**What is required**.
Every line of the listing below should be written out exactly, minus its images.

**Data shown**.
□ □ □
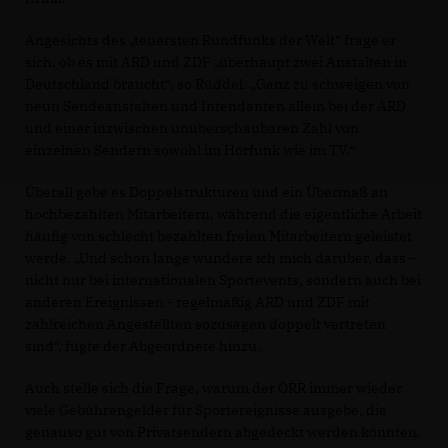
Angesichts des „teuersten Rundfunks der Welt“ frage er
sich, ob es mit ARD und ZDF „überhaupt zwei Anstalten in
Deutschland braucht“, so Rüddel. „Ganz zu schweigen von
neun Sendeanstalten und Intendanten allein bei der ARD
und einer inzwischen unüberschaubaren Zahl von
einzelnen Sendern sowohl im Hörfunk wie im TV.“
Überall gebe es Doppelstrukturen und ein Übermaß an
hochbezahlten Mitarbeitern, während die eigentliche Arbeit
häufig von schlecht bezahlten freien Mitarbeitern geleistet
werde. „Und schon lange wundere ich mich darüber, dass –
nicht nur bei internationalen Sportevents, sondern auch bei
anderen Ereignissen - regelmäßig ARD und ZDF mit
zahlreichen Angestellten sozusagen doppelt vertreten
sind“, fügte der Abgeordnete hinzu.
Auch stelle sich die Frage, warum der ÖRR immer wieder
viele Gebührengelder für Sportereignisse ausgebe, die
genauso gut von Privatsendern abgedeckt werden könnten.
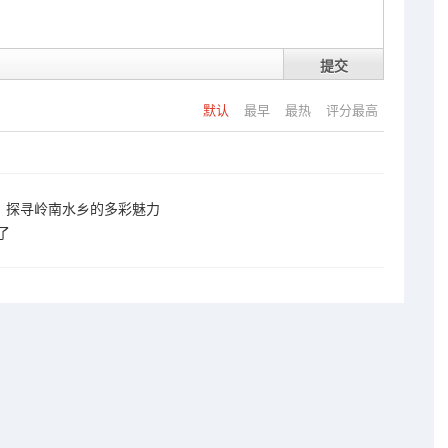
提交
默认
最早
最热
评分最高
，探寻岭南水乡的多彩魅力
了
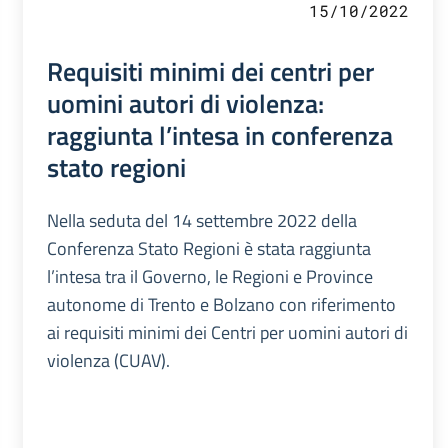
15/10/2022
Requisiti minimi dei centri per
uomini autori di violenza:
raggiunta l’intesa in conferenza
stato regioni
Nella seduta del 14 settembre 2022 della
Conferenza Stato Regioni è stata raggiunta
l’intesa tra il Governo, le Regioni e Province
autonome di Trento e Bolzano con riferimento
ai requisiti minimi dei Centri per uomini autori di
violenza (CUAV).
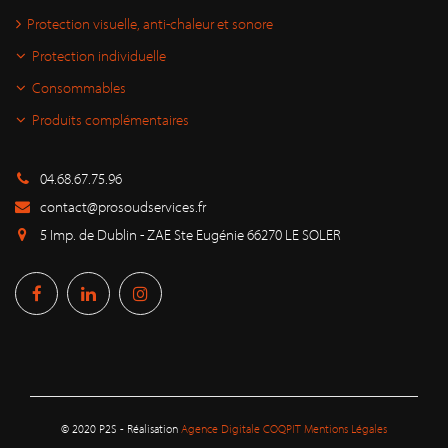
Protection visuelle, anti-chaleur et sonore
Protection individuelle
Consommables
Produits complémentaires
04.68.67.75.96
contact@prosoudservices.fr
5 Imp. de Dublin - ZAE Ste Eugénie 66270 LE SOLER
© 2020 P2S - Réalisation
Agence Digitale COQPIT
Mentions Légales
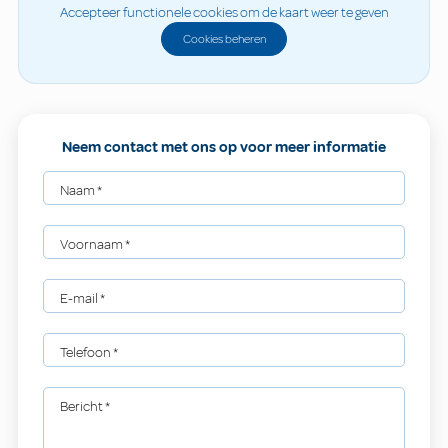
Accepteer functionele cookies om de kaart weer te geven
Cookies beheren
Neem contact met ons op voor meer informatie
Naam
*
Voornaam
*
E-mail
*
Telefoon
*
Bericht
*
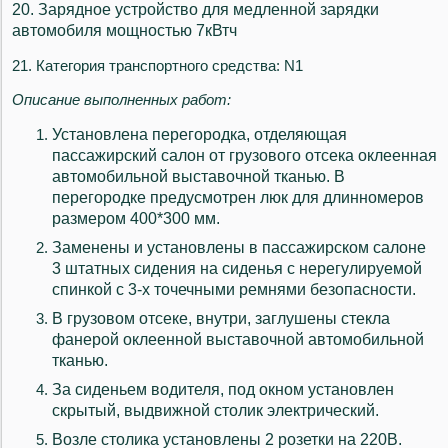
20. Зарядное устройство для медленной зарядки
автомобиля мощностью 7кВтч
21. Категория транспортного средства: N1
Описание выполненных работ:
Установлена перегородка, отделяющая
пассажирский салон от грузового отсека оклеенная
автомобильной выставочной тканью. В
перегородке предусмотрен люк для длинномеров
размером 400*300 мм.
Заменены и установлены в пассажирском салоне
3 штатных сидения на сиденья с нерегулируемой
спинкой с 3-х точечными ремнями безопасности.
В грузовом отсеке, внутри, заглушены стекла
фанерой оклеенной выставочной автомобильной
тканью.
За сиденьем водителя, под окном установлен
скрытый, выдвижной столик электрический.
Возле столика установлены 2 розетки на 220В.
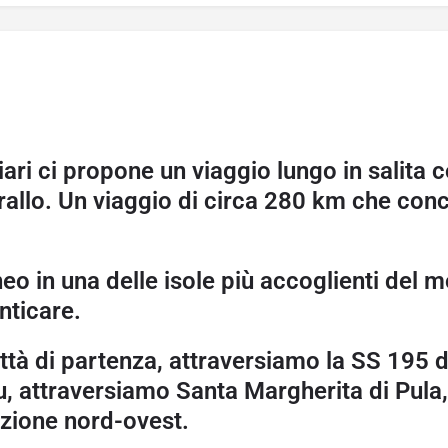
ri ci propone un viaggio lungo in salita c
allo. Un viaggio di circa
280 km
che conce
eo in una delle isole più accoglienti de
nticare.
ittà di partenza, attraversiamo la SS 195 
, attraversiamo Santa Margherita di Pula,
ezione nord-ovest.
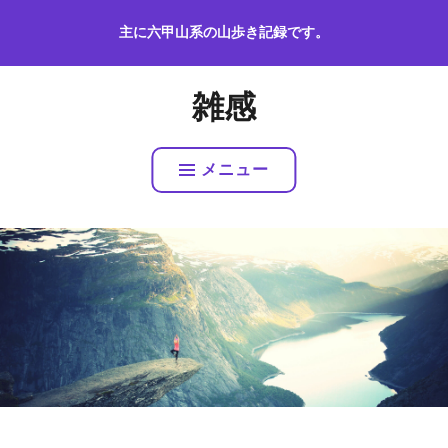
コ
主に六甲山系の山歩き記録です。
ン
テ
ン
雑感
ツ
へ
ス
メニュー
キ
ッ
プ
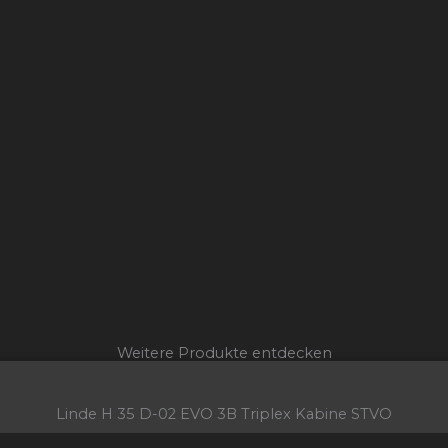
Weitere Produkte entdecken
Linde H 35 D-02 EVO 3B Triplex Kabine STVO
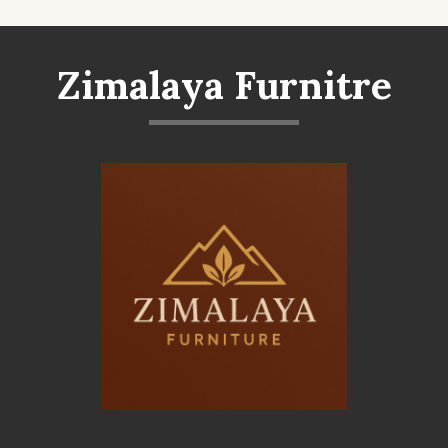
Zimalaya Furnitre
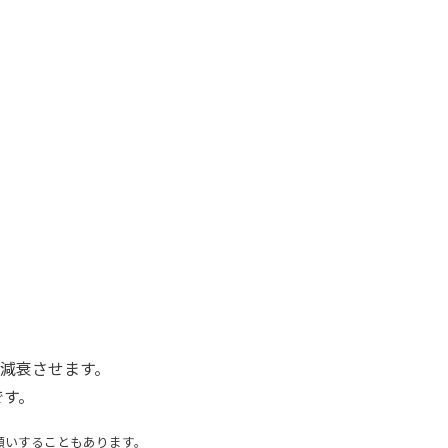
。
減衰させます。
です。
願いすることもあります。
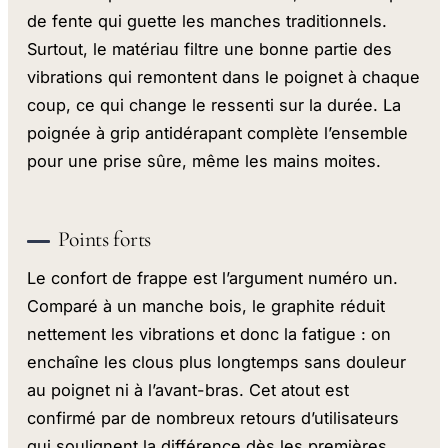
de fente qui guette les manches traditionnels.
Surtout, le matériau filtre une bonne partie des
vibrations qui remontent dans le poignet à chaque
coup, ce qui change le ressenti sur la durée. La
poignée à grip antidérapant complète l’ensemble
pour une prise sûre, même les mains moites.
Points forts
Le confort de frappe est l’argument numéro un.
Comparé à un manche bois, le graphite réduit
nettement les vibrations et donc la fatigue : on
enchaîne les clous plus longtemps sans douleur
au poignet ni à l’avant-bras. Cet atout est
confirmé par de nombreux retours d’utilisateurs
qui soulignent la différence dès les premières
□ □ □
**Problem solution**.
Angesichts des „teuersten Rundfunks der Welt“ frage er
sich, ob es mit ARD und ZDF „überhaupt zwei Anstalten in
Deutschland braucht“, so Rüddel. „Ganz zu schweigen von
neun Sendeanstalten und Intendanten allein bei der ARD
und einer inzwischen unüberschaubaren Zahl von
einzelnen Sendern sowohl im Hörfunk wie im TV.“
Überall gebe es Doppelstrukturen und ein Übermaß an
hochbezahlten Mitarbeitern, während die eigentliche Arbeit
häufig von schlecht bezahlten freien Mitarbeitern geleistet
werde. „Und schon lange wundere ich mich darüber, dass –
nicht nur bei internationalen Sportevents, sondern auch bei
anderen Ereignissen - regelmäßig ARD und ZDF mit
zahlreichen Angestellten sozusagen doppelt vertreten
sind“, fügte der Abgeordnete hinzu.
Auch stelle sich die Frage, warum der ÖRR immer wieder
viele Gebührengelder für Sportereignisse ausgebe, die
genauso gut von Privatsendern abgedeckt werden könnten.
提交
默认
最早
最热
评分最高
，探寻岭南水乡的多彩魅力
了
15/10/2022
Requisiti minimi dei centri per
uomini autori di violenza:
raggiunta l’intesa in conferenza
stato regioni
Nella seduta del 14 settembre 2022 della
Conferenza Stato Regioni è stata raggiunta
l’intesa tra il Governo, le Regioni e Province
autonome di Trento e Bolzano con riferimento
ai requisiti minimi dei Centri per uomini autori di
violenza (CUAV).
Protection visuelle, anti-chaleur et sonore
Protection individuelle
Consommables
Produits complémentaires
04.68.67.75.96
contact@prosoudservices.fr
5 Imp. de Dublin - ZAE Ste Eugénie 66270 LE SOLER
© 2020 P2S - Réalisation
Agence Digitale COQPIT
Mentions Légales
Accepteer functionele cookies om de kaart weer te geven
Cookies beheren
Neem contact met ons op voor meer informatie
Naam
*
Voornaam
*
E-mail
*
Telefoon
*
Bericht
*
20. Зарядное устройство для медленной зарядки
автомобиля мощностью 7кВтч
21. Категория транспортного средства: N1
Описание выполненных работ:
Установлена перегородка, отделяющая
пассажирский салон от грузового отсека оклеенная
автомобильной выставочной тканью. В
перегородке предусмотрен люк для длинномеров
размером 400*300 мм.
Заменены и установлены в пассажирском салоне
3 штатных сидения на сиденья с нерегулируемой
спинкой с 3-х точечными ремнями безопасности.
В грузовом отсеке, внутри, заглушены стекла
фанерой оклеенной выставочной автомобильной
тканью.
За сиденьем водителя, под окном установлен
скрытый, выдвижной столик электрический.
Возле столика установлены 2 розетки на 220В.
ri ci propone un viaggio lungo in salita c
allo. Un viaggio di circa
280 km
che conce
eo in una delle isole più accoglienti de
nticare.
ittà di partenza, attraversiamo la SS 195 
, attraversiamo Santa Margherita di Pula,
ezione nord-ovest.
コ
主に六甲山系の山歩き記録です。
ン
テ
ン
雑感
ツ
へ
ス
メニュー
キ
ッ
プ
Weitere Produkte entdecken
Linde H 35 D-02 EVO 3B Triplex Kabine STVO
Zimalaya Furnitre
。
減衰させます。
です。
願いすることもあります。
de fente qui guette les manches traditionnels.
Surtout, le matériau filtre une bonne partie des
vibrations qui remontent dans le poignet à chaque
coup, ce qui change le ressenti sur la durée. La
poignée à grip antidérapant complète l’ensemble
pour une prise sûre, même les mains moites.
Points forts
Le confort de frappe est l’argument numéro un.
Comparé à un manche bois, le graphite réduit
nettement les vibrations et donc la fatigue : on
enchaîne les clous plus longtemps sans douleur
au poignet ni à l’avant-bras. Cet atout est
confirmé par de nombreux retours d’utilisateurs
qui soulignent la différence dès les premières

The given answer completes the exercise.